Because models will be placed upon each one of our major journey properties, which in this case is ‘points’ and ‘waypoints’, we’d also expect them to have some model and state specific properties. Two very common properties would be ‘selected’, which is the current waypoint being interacted with on the UI. Another being ‘modified’, a boolean which indicates whether the model has been modified since being sent from the server.

There’s two options for representing these properties inside the models.

Option 1) Keep the properties for the waypoint at the top-level and puts the array of waypoints inside the ‘rows’ property.

// Uses JSONPath expressions http://goessner.net/articles/JsonPath/
waypoints : {
	selected : $.waypoints.rows[0],
	modified : false,
	rows : [
        {
            type : 'media',
            duration: 2300,
        }
	]
}

Option 2) Have the array and results on the same level;

waypoints : {
	[
        selected : $.waypoints.r[0],
        modified : false,
        {
            type : 'media',
            duration: 2300,
        }
	]
}

The problem with the second, it isn’t a valid JS construct.
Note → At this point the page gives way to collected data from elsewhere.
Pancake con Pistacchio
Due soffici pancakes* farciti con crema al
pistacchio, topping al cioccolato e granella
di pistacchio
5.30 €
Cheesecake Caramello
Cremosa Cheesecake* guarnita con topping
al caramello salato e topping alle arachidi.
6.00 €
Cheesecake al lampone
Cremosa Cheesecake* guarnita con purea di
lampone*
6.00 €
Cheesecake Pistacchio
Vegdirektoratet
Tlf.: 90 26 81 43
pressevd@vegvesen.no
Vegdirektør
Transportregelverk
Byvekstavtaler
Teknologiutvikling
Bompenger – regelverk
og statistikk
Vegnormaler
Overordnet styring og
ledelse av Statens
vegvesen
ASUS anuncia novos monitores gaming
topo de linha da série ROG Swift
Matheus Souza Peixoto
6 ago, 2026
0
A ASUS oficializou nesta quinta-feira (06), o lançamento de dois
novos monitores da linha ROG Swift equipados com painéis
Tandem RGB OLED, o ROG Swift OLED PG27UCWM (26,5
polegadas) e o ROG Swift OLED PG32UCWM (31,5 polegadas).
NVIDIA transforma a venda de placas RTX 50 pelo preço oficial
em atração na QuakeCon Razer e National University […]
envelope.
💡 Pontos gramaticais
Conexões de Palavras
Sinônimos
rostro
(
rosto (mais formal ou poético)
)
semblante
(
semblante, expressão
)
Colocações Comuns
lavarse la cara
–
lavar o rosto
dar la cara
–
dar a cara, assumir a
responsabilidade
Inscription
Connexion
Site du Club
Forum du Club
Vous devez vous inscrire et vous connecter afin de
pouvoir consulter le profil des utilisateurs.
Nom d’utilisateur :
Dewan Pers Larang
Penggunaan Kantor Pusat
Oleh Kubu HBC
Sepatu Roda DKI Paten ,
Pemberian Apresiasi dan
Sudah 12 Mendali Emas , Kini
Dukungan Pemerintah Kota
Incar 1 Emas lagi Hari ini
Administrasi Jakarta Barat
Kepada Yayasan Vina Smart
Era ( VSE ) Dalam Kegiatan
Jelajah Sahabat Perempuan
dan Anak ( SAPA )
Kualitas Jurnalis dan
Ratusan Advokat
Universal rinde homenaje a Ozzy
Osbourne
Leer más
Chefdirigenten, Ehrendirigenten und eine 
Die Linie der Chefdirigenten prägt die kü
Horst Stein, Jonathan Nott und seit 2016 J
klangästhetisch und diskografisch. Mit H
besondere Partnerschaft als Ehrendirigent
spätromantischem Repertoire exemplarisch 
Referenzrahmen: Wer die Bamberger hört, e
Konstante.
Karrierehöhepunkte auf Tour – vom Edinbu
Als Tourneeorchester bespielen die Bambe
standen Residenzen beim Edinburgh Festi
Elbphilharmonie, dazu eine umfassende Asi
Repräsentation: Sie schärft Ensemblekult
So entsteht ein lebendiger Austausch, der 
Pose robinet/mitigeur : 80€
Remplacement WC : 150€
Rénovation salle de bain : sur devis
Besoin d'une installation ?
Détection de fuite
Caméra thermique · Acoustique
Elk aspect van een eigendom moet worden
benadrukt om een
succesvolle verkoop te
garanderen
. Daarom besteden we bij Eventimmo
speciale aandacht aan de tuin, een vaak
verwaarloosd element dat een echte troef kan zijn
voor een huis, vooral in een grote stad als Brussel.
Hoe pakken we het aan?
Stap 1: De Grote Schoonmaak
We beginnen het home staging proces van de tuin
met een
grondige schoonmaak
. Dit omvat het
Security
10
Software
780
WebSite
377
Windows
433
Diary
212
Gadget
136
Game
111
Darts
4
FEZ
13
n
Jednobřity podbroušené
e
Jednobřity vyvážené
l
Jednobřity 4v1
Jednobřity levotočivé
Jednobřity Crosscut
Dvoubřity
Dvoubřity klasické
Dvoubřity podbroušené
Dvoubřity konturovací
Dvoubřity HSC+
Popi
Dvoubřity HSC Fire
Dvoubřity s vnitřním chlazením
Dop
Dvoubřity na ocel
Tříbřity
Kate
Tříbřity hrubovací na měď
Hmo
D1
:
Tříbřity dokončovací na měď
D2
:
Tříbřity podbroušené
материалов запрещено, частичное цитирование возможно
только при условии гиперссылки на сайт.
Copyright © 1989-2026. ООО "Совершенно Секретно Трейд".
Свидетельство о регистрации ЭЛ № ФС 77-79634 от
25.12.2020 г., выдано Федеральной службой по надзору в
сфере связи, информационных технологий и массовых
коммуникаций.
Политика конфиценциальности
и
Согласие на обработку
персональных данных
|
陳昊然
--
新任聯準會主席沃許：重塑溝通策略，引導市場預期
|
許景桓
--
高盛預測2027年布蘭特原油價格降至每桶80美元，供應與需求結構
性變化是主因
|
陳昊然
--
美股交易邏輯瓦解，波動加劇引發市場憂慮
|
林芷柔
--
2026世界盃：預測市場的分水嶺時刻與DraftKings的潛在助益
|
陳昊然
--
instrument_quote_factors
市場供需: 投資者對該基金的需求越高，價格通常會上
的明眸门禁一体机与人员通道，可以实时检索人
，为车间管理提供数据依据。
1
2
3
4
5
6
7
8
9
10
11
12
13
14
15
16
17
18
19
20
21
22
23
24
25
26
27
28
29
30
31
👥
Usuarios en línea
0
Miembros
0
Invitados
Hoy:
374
You cannot mix properties into arrays like that.

But you can do this;

waypoints : {
	[
        {
            type : 'media',
            duration: 2300,
        }
	]
}

waypoints['selected'] = waypoints[0];
waypoints['modified'] = false;

‘waypoints.length // 1’

If you haven’t seen this before, it is adding properties to the array object, similar to a hash/lookup table in other languages. Some consider this harmful, but it is one of the most powerful features of the language, especially for hash doing lookups inside arrays, which we’ll get to in just a moment.

The second method is okay, but there are problems when serialising it back to the server or store locally as there is an implied 1-1 relationship and you’d need to add IDs to each.

So the our final, easily serialisable, structure looks like this;

journey = {
	points : {
        modified : false,
        rows : [{
            latitude: 32.323992,
            longitude: 12.032424,
            duration: 2300
        }]
	},
	waypoints : {
        modified : false,
        selected : '$.waypoints.r[0]',
        rows : [{
            type : 'media',
            duration: 2300,
            id: 'e8cf98c841c8aa'
        }]
	}
};

In-memory optimisations Link to heading

If we used that structure all the time, we’d soon find problems working with waypoints and points efficiently. An example is moving a waypoint. Waypoints don’t have location data, they rely upon sharing the same duration as a point, to position itself. So to update a waypoints location, we would need to update the points position and duration, and update the waypoints duration too. Highly inefficient.

As a waypoint always HAS A point, we can make it so in the data structure by creating circular references;

{ // waypoint
	type : 'media',
	id: 'e8cf98c841c8aa',
	point : $.waypoint.rows[0], // in-memory circular reference
}

{ // point
	latitude: 32.323992,
	longitude: 12.032424,
	duration: 2300,
	waypoint: $.points.rows[0]  // in-memory circular reference
}

If you were to look at this in firebug you can see a structure that continues on to infinity. This cannot be serialised, thus, cannot be sent back to the server.

The other major optimisation we can do is with a lookup table inside the waypoints array.

Say for example, we know the waypoints id is, ‘e8cf98c841c8aa’. How do we find that in the waypoints array? We could loop through the waypoints array and check each waypoint for a matching id, it’s a fast linear ( O(n) ) search, but we can improve this by making it a constant ( O(1) ) one.

Creating an associative array;

var waypoints = Journey.waypoints;

for (var i=0, len < waypoints.length; i++) {
    waypoints[waypoints[i].id] = waypoints[i];
}

waypoints.length // 1 - Normal array operations cannot see the newly added id (As long it isn't a number)
waypoints['e8cf98c841c8aa'].duration // 2300

Now all the properties can be created with very fast lookups, with minimal code.